Most copper in in the electronics industry is from batch dumps of microetches and dragouts. In the printed circuit board industry, much comes from electroless copper dumps. Note that all of these sources are concentrated sources, very suitable for electrowinning. If you took all of your concentrated sources and electrowinned them to recover the copper, how much would this reduce the load on you treatment system? A side benefit of electrowinning is that it oxidizes organics such as chelation compounds and formaldehyde. Add a touch of chlorine and cyanide is destroyed. There are many advantages to having an electrowinning system.

That big dumpster out back will go away for good as will big sacks of sludge. The labor and chemical cost reduction is very large when you switch to electrowinning. The cost in time and chemicals it takes to batch treat a load is very high because very few batch treatment operations are automated and the operator must determined how much of what to add with only a pH controller to guide him. It is much easier for an operator to just dump in a bunch of metal reducing agent (DTC, Sodium Borohydride, etc.) to drop the metal out than to adjust to the correct pH, measure, the add an exact amount of precipitant. The result is much higher treatment costs.

An electrowinning system needs little operator attention. Once started, it just runs until there is no more metal to plate out. Usually the visual appearance of the solution will tell you how close to finished you are. Once finished, the solution is pH adjusted if necessary and bled into an onstream treatment system directly.

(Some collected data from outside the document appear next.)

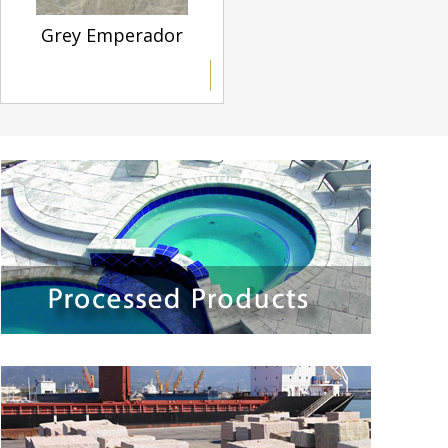
Grey Emperador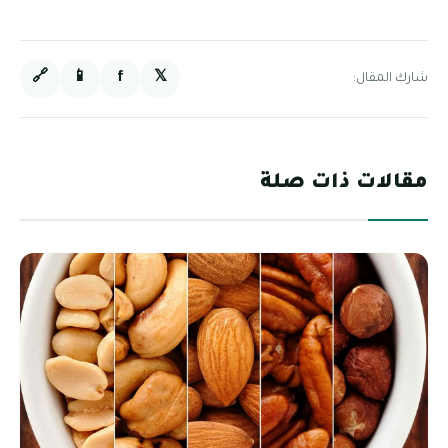
🔗
📱
f
𝕏
شارك المقال:
مقالات ذات صلة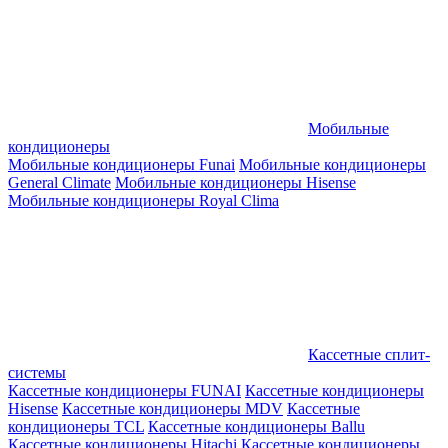
Мобильные
кондиционеры
Мобильные кондиционеры Funai
Мобильные кондиционеры
General Climate
Мобильные кондиционеры Hisense
Мобильные кондиционеры Royal Clima
Кассетные сплит-
системы
Кассетные кондиционеры FUNAI
Кассетные кондиционеры
Hisense
Кассетные кондиционеры MDV
Кассетные
кондиционеры TCL
Кассетные кондиционеры Ballu
Кассетные кондиционеры Hitachi
Кассетные кондиционеры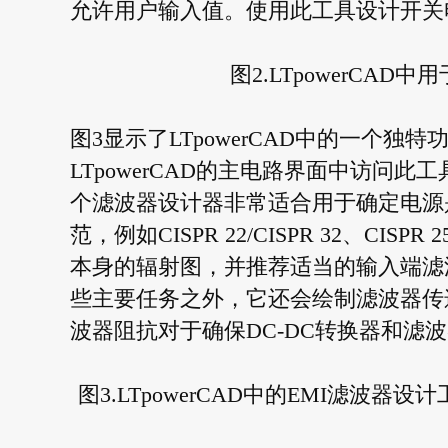
允许用户输入值。使用此工具设计开关
图2.LTpowerCA
图3显示了LTpowerCAD中的一个独
LTpowerCAD的主电路界面中访问
个滤波器设计器非常适合用于确定电源
范，例如CISPR 22/CISPR 32、CIS
本身的辐射图，并推荐适当的输入端滤
些主要任务之外，它还会绘制滤波器传
波器阻抗对于确保DC-DC转换器和滤
图3.LTpowerCAD中的EMI滤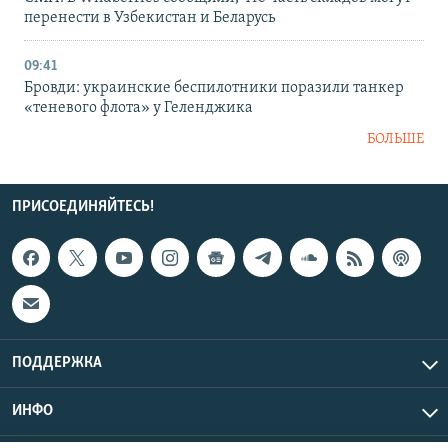
перенести в Узбекистан и Беларусь
09:41
Бровди: украинские беспилотники поразили танкер
«теневого флота» у Геленджика
БОЛЬШЕ
ПРИСОЕДИНЯЙТЕСЬ!
ПОДДЕРЖКА
ИНФО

Electrowinning, while simple in appearance, can also be simple in operation given some precautions are taken. The first thing to remember with all electrowinning systems is inherent in the system. The systems must conduct electricity so they have metal components. These metal components are subject to corrosion and due to the electrochemical nature of these systems, the corrosion can be very rapid. Proper maintance is very important. These systems must be maintained by using passive coatings to protect metal components. Wear or breaks in the coatings will result in eventual downtime and higher maintance.